* Aim of the task: According to the guide on moving from student to translator, what two things should an e-mail signature include?
*** Passage for review
Transitioning-from-Student

Transitioning from Student to Translator

How can you transition from classroom to career successfully? Establishing an online presence, setting your rates, and finding the right clients are crucial factors in getting started.

So you’ve graduated. Congratulations! Investing time and money in a recognized qualification was a great decision. But what next? How do you put your education to work and start earning money in exchange for your skills?

To give yourself the best chance of success, we’ve put together some tips to help you navigate the vicious circle of not being able to get work without experience and not being able to get experience if you can’t get work. Read on for our recommendations on how to get started.

Presenting Yourself as a Professional

There are a number of ways to show potential clients that you’re a professional even before you’ve landed your first
paid job.

Create a polished, up-to-date résumé and a profile on professional networking sites, such as LinkedIn and ProZ. The key here is to highlight the positive, such as your diploma, any special achievements while you were a student (especially if they involve writing skills), time spent abroad in your source language culture, and memberships in professional associations (ATA and your local chapter at the bare minimum). Taking on a leadership role within these associations and documenting that in your profile will help you stand out as a committed professional.

Create an e-mail signature that serves as a mini business card each time you communicate. Make sure you include your language pair and the services you offer (e.g., “French to English translator and proofreader”).

Be responsive and reliable. Show potential clients that you’ll be easy to work with. Make sure your e-mails are professional and polite. If an agency asks you to complete a test, or once you’ve secured an initial paid job, don’t miss the deadline! This is your chance to make a great first impression.

Create an online presence. Think of this as virtual networking. It’s all about getting your name out there, not just among potential clients, but among the translation community as well.

Consider using Twitter to raise your profile. It’s a great way to connect with other translators and interpreters—like an online equivalent of stepping out to the water cooler to chat with coworkers! Following other translators, professional organizations like ATA,1 and reputable agencies will also help you keep up with industry trends. A word of warning: it’s not easy to compose a clear message in 140 characters or less, so make sure your tweets are a good reflection of your skills as a professional writer.

Finally, the ATA e-mail discussion lists are a great way to make yourself known as you continue to learn about all aspects of the translation/interpreting professions from your peers. These discussion lists—known as listservs—are open to all ATA members and you can sign up for as many as you like.2 Before you jump into the conversation or ask a question, read through recent posts to get a feel for the tone and content of the discussions and the listserv etiquette. You should also read the rules and guidelines before posting.

In addition to the translators/interpreters who actively post on listserv discussions, there are many passive readers—so you can be sure your contribution is getting a wide audience. Your writing should be flawless. Established translators sometimes use the listservs as a way to find potential collaborators who catch their eye with a well-thought-out post. You won’t always agree with every contributor, but try to avoid coming across as confrontational while you’re establishing your reputation among the group. Again, you want to give the impression of being easy to work with because you never know who’s reading your posts.

Setting the Right Rates

Figuring out what to charge is a daunting task for newbies. A common mistake is to charge below market rates to compensate for lack of experience. Think twice before offering super-low rates. For example, when Meghan worked as a project manager, she viewed low rates as a red flag and would steer clear of cheap translators.
******
*** Supplied information
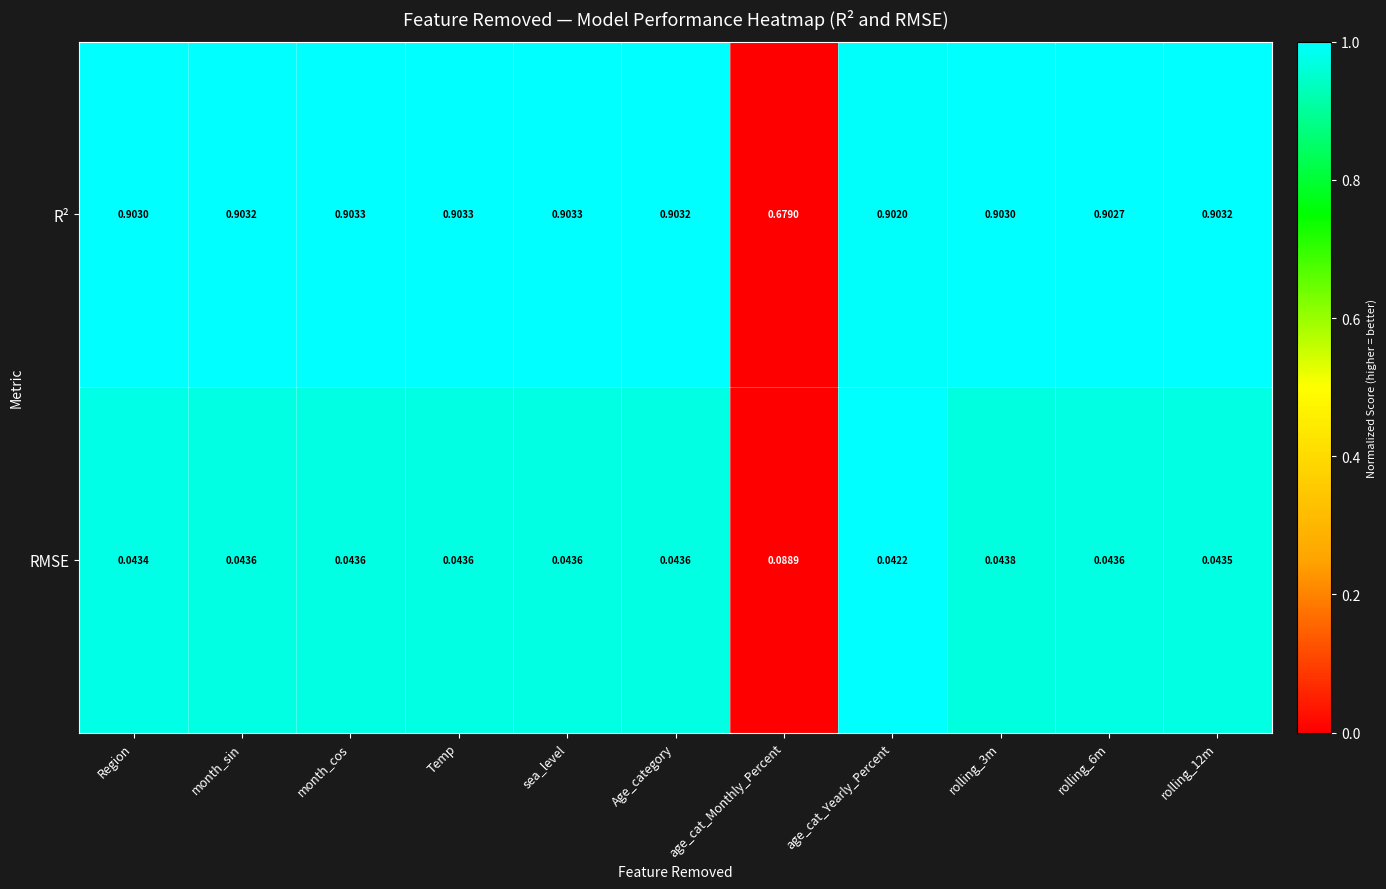

List the series in order of their overall mean, lowest first.

RMSE, R²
******
* Completed exercise: Your language pair and the services you offer.